6. Scalability, Limitations, and Prospective Directions
CellMamba’s reliance on linear-complexity SSMs enables image sizes and sequence lengths infeasible for classical attention-based models; for 224×224 resolution (L=196, d≈768), a per-layer cost advantage over Swin ViT is ≈196×. Training speed is improved by 20–30%, with inference throughput of ~150 FPS on a 12GB RTX 4070 at batch size 32 (, ) (Clifton et al., 15 Apr 2025).
Advantages include:
- Scalable, resource-efficient modeling suited to high-resolution and large-volume biomedical image analysis.
- Linear-time architectures make CellMamba suitable for resource-constrained and large-scale applications.
- Flexible mechanisms (ensembling, TMAC, multimodal heads) optimize for robustness, interpretability, and multi-task capacity (Clifton et al., 15 Apr 2025, Chen et al., 21 Nov 2025, Liu et al., 25 Dec 2025).

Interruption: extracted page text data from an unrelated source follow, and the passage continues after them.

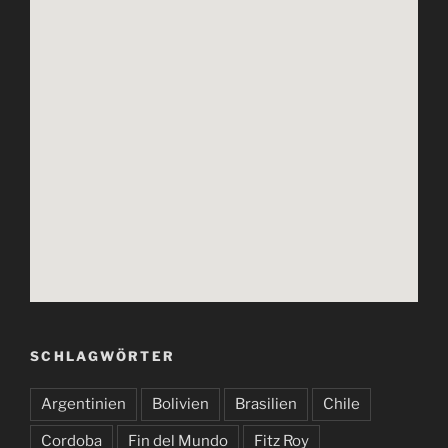
SCHLAGWÖRTER
Argentinien
Bolivien
Brasilien
Chile
Cordoba
Fin del Mundo
Fitz Roy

Limitations include dependence on the quality of preprocessing (mask generation, feature extraction), fixed gating schedules in TMAC, and challenges in scaling to whole-slide gigapixel images. Research directions focus on dynamic coupling, hierarchical/memory-efficient tiling, lightweight MoE, self-supervised pretraining, and extension to large-scale pretraining or prompt-based, interactive clinical workflows (Chen et al., 21 Nov 2025, Liu et al., 25 Dec 2025).
7. Domain Implications and Outlook
CellMamba architectures demonstrate that integrating linear-complexity SSMs (Mamba), tailored attention mechanisms, and model ensembling delivers top performance in fine-grained cell classification and dense object detection, with significant reductions in computational load. These approaches directly address the specific demands of biomedical images: extreme object density, subtle inter-class boundaries, and the need for population-scale interpretability and efficiency. A plausible implication is that CellMamba-style architectures may establish new paradigms for cellular analytics at scale, with applications extending from hematopathology to large-scale cancer phenotyping and beyond (Clifton et al., 15 Apr 2025, Chen et al., 21 Nov 2025, Liu et al., 25 Dec 2025).